To tell OI where your handler is, in your server configuration file specify:

[template_info]
custom_variable_class  = MyCustom::Template
custom_variable_method = variable

Either the 'custom_variable_method' or the default method name ('handler') will be called.

You can set (or, conceivably, remove) information bound for every template. Variables set via this method are available to the template just as if they had been passed in via the process() call.

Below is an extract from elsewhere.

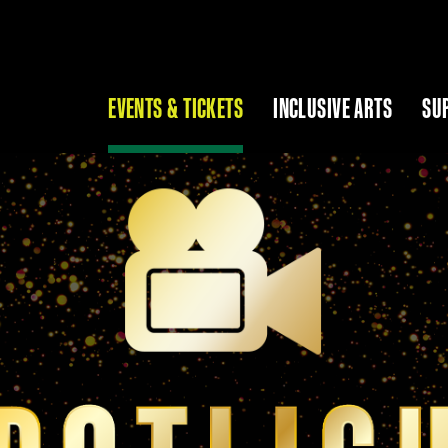
EVENTS & TICKETS
INCLUSIVE ARTS
SU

Example where we make a custom plugin (see initialize() above) available to every template:

 # In server.ini:

 [template_info]
 custom_variable_class  = MyCustom::Template
 custom_variable_method = variable

 # In MyCustom/Template.pm:

 package MyCustom::Template;

 use strict;

 sub variable {
     my ( $class, $template_name, $template_vars ) = @_;
     $template_vars->{MyPlugin} = CTX->template               # gets the default template object...
                                     ->context                # ...gets the TT2 context
                                     ->plugin( 'MyPlugin' );  # ...sets our plugin
 }

 1;

Using this process, our templates will not need to execute a:

[% USE MyPlugin %]

before using the methods in the plugin.

BUGS

None known.

TO DO

Nothing known.

SEE ALSO

Template

OpenInteract2::ContentGenerator::TT2Context

OpenInteract2::ContentGenerator::TT2Plugin

OpenInteract2::ContentGenerator::TT2Provider

COPYRIGHT

Copyright (c) 2001-2003 Chris Winters. All rights reserved.

This library is free software; you can redistribute it and/or modify it under the same terms as Perl itself.